The fiber's metal coating is a conductor, so its charges will distribute so that the electric field at its surface is perpendicular to that surface. Imagine the electric field bending towards the fiber. Unfortunately, I don't have anything quantitative at hand.
Update:
It turns out there is a standard problem (Schwartz, section 2-11) of a conducting rod of radius $a$ placed in an electric field which approaches a uniform field $E_0 \, \boldsymbol{\hat{x}}$ far from the rod, in other words that approaches an ideal capacitor field (in your problem, $ 2V/d \text{ , with } d \approx 200 \mu m$).

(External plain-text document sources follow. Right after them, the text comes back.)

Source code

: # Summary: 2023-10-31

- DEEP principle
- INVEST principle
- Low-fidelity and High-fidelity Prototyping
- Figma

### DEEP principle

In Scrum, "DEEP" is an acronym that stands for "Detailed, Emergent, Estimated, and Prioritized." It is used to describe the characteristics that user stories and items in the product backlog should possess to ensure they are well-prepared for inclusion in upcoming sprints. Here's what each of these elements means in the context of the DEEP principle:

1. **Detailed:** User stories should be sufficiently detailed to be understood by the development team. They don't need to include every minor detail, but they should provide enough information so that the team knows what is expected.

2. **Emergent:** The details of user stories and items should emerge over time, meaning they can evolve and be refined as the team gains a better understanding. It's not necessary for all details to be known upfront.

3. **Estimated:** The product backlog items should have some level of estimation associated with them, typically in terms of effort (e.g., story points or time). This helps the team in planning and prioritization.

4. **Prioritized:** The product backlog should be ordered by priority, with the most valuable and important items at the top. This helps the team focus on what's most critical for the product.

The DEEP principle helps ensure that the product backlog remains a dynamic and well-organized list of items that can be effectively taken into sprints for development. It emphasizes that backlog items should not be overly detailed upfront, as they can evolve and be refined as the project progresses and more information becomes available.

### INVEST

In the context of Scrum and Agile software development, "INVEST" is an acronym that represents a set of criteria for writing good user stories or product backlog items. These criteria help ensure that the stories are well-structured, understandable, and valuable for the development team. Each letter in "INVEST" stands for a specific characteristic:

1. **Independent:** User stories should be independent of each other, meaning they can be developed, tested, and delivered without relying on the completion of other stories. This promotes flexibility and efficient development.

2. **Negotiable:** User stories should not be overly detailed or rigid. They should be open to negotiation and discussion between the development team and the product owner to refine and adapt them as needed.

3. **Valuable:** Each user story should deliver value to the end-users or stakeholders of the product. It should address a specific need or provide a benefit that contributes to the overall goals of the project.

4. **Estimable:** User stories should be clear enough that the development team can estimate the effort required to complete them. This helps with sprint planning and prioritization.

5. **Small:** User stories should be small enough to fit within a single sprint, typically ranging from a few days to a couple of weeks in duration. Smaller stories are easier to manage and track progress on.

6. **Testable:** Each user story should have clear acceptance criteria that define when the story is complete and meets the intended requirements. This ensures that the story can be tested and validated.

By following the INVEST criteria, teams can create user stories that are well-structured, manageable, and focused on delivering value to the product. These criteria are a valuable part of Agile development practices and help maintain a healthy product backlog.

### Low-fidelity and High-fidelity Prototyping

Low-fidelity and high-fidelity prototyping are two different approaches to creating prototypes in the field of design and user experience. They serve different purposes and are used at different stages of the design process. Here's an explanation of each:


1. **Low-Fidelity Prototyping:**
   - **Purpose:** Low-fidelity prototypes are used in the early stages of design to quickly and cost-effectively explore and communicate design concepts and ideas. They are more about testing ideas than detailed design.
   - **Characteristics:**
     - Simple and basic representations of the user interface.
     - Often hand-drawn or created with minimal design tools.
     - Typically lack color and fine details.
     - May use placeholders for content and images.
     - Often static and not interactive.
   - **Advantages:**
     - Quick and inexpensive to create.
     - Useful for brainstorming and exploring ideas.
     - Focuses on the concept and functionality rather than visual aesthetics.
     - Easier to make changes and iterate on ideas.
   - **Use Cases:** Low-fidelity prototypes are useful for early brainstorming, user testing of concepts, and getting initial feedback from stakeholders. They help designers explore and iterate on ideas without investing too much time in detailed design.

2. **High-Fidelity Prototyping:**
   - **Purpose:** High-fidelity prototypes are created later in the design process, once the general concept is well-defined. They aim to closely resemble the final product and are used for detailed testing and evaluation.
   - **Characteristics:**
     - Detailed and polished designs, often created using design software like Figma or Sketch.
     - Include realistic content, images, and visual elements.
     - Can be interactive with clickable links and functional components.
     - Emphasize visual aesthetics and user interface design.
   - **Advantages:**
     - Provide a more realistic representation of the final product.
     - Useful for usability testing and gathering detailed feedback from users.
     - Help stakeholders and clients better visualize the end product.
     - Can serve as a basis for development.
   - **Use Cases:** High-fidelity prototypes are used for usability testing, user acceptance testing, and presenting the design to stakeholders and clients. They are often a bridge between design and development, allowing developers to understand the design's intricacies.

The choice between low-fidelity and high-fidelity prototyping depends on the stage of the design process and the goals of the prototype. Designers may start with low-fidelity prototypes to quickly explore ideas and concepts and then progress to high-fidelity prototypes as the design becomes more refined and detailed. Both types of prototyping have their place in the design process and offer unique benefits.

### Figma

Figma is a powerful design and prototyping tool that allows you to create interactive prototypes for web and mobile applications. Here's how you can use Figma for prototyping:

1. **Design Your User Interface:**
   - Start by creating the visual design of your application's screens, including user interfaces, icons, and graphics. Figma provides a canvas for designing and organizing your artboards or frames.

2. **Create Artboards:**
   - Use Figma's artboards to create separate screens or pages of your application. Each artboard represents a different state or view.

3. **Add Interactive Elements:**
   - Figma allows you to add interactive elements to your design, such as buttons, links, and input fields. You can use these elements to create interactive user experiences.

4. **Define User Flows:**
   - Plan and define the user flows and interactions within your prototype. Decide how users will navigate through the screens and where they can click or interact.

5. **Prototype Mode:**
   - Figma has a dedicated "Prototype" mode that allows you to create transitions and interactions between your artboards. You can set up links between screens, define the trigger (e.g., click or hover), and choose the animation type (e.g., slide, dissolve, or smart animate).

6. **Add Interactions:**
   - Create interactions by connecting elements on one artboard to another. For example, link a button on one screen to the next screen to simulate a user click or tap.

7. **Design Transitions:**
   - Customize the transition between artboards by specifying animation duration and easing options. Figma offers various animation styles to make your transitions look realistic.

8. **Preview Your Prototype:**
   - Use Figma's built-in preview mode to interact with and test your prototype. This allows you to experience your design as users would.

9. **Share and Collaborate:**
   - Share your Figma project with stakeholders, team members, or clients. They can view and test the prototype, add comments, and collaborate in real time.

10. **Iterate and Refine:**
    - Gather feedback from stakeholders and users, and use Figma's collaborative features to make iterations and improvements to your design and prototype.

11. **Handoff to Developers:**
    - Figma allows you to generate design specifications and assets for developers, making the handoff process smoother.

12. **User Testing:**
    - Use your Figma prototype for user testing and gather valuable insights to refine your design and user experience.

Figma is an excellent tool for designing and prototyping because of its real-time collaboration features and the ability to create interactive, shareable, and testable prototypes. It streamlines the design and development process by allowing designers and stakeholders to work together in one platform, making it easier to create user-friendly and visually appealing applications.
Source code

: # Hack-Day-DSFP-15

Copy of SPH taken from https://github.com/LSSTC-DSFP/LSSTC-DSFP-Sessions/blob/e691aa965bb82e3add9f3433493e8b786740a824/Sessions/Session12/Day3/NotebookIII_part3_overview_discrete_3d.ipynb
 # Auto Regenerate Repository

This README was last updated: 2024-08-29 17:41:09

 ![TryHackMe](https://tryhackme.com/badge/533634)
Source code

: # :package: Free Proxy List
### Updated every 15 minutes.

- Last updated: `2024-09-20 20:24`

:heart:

Solving in cylindrical coordinates $r,\theta,z$, with $r=0$ at the center of the rod and $x=r \cos \theta$, one gets a simple form for the potential:
$$ \phi = E_0 \left[ \left(\frac{a}{r}\right)^2 - 1 \right] r \cos \theta
\text{ , with } E_0 = \frac{2V}{d} $$
For $ r >> a$, the potential is constant on the surfaces $r \cos \theta =$ constant, in particular:
$$ \phi \approx \left\{ \begin{array}{cc} +V & r \cos \theta = x = -d/2 \\ -V & r \cos \theta = x = d/2 \end{array} \right. $$
On the rod surface ($r=a$), the potential is constant ($0$). The electric field there is
$$ E_{rod} = - \left. \frac{\partial \phi}{\partial r} \right|_a = 2 E_0 \cos \theta$$
The maximum field intensification factor is 2.